Perhaps most significantly, Forbidden Planet is the first film of any genre to have an entirely electronic score. The composers, Bebe and Louis Barron, were a husband-and-wife duo from Minneapolis who designed and constmcted their own electronic circuits. Because they didn’t belong to Hollywood’s musicians’ union, their score for Forbidden Planet was credited as “electronic tonalities” rather than music. Their nonunion status also prevented their score from being considered for an Oscar, an award that it clearly deserved.
Carpenter saw the film when he was 8 years old. It made him want to become a director. “It was in color, and it was a science-fiction spectacular,” he marvels. “Robby the Robot and an invisible monster. What more do you want? And the musical score. I think probably that did it more than anything. They called it ‘electronic tonalities’ at the time, but it was electronic music, pure and simple. It was great.”
John Carpenter grew up in Bowling Green, Kentucky, where his father was a music professor at Western Kentucky University. In addition to teaching at the college, his dad was an accomplished violinist who imparted his love of music to his son. He persuaded John to take up the violin as a kid, but it wasn’t a good fit. “I just didn’t care that much about it and didn’t have the innate talent that he did,” Carpenter says. “He really loved it. Classical music was never my thing, although I learned to love it. But my dad dragged me into music, for which I forever thank him.”

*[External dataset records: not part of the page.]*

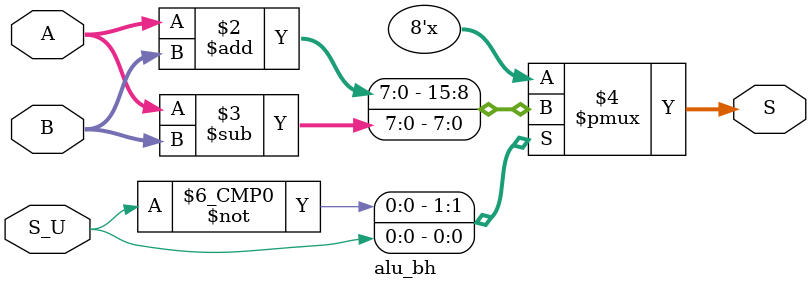
<source format=sv>
module alu_bh (
  // inputs
  input  logic [7:0] A, 
  input  logic [7:0] B,
  input  logic       S_U,
  // outputs
  output logic [7:0] S
);
  // logic
  always_comb begin
    case (S_U)
      0 : S = A + B;
      1 : S = A - B;
    endcase
  end

endmodule

</source>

Carpenter switched to piano, then guitar and bass, eventually playing in a cover band that specialized in frat parties. “It did a lot for me watching these drunk frat guys—wow!” he recalls. “We made money doing these, and we took a lot of pride in what we did. But it was just a cover band. We played the popular songs of the time. We did things like [Jimi Hendrix’s] 'Purple Haze’ and tried to introduce a little psychedelia to Southern Kentucky, but man, people weren’t ready for that.”

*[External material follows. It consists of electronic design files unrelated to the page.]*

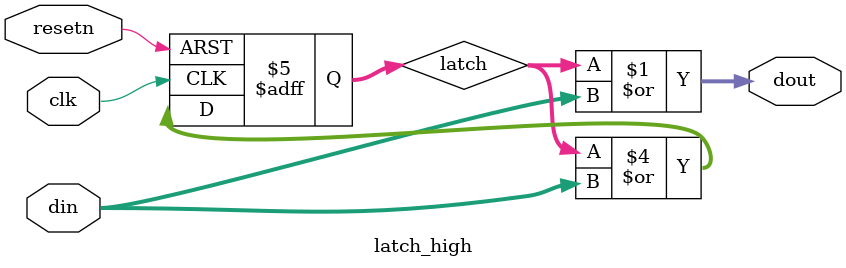
<source format=v>
`timescale 1 ns / 1 ps

module latch_high #(
  parameter integer WIDTH = 32
)(
  input  wire                          clk,
  input  wire                          resetn,
  input  wire [WIDTH-1:0]              din,
  output wire [WIDTH-1:0]              dout
);
  reg [WIDTH-1:0] latch;

  assign dout = latch | din;

  always @(posedge clk or negedge resetn) begin
    if (~resetn) begin
      latch <= {WIDTH{1'b0}};
    end else begin
      latch <= latch | din;
    end
  end
endmodule

</source>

His introduction to the synthesizer came via composer Wendy (formerly Walter) Carlos’ 1968 album Switched-On Bach, an album comprising synth renditions of Bach. It won three Grammy awards and became the second-ever classical album to go platinum. Carlos would go on to score Kubrick’s A Clockwork Orange and The Shining.

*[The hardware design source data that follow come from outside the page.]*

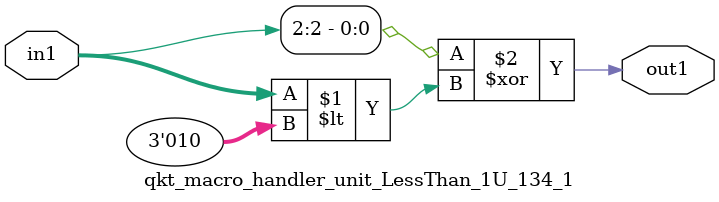
<source format=v>

`timescale 1ps / 1ps


module qkt_macro_handler_unit_LessThan_1U_134_1( in1, out1 );

    input [2:0] in1;
    output out1;

    
    // rtl_process:qkv_macro_handler_hub_LessThan_1U_68_1/qkv_macro_handler_hub_LessThan_1U_68_1_thread_1
    assign out1 = (in1[2] ^ in1 < 3'd2);

endmodule





</source>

Carpenter isn’t a fan of A Clockwork Orange (the film, anyway), but Switched-On Bach stuck with him. “I thought, 'Wow, what’s that sound?’ There was an organ or harpsichord feel to it. And with so many tracks, I could sound like an orchestra. Or at least an approximation of one. I don’t know. There’s just something about the sound of a synth that appeals to me. It makes me wanna dance right now!”
As much as many of us would love to see Carpenter make another gem like Halloween or The Fog or Assault on Precinct 13, music is his main focus now. So, you know: Don’t hold your breath. “This is just a great art form,” he says. “The new stuff that Cody and Daniel and I have done, it’s a second career for me. It’s fabulous. The pressure’s less, the stress is less. The payday is a little less, but that’s okay. I get to work with my family.”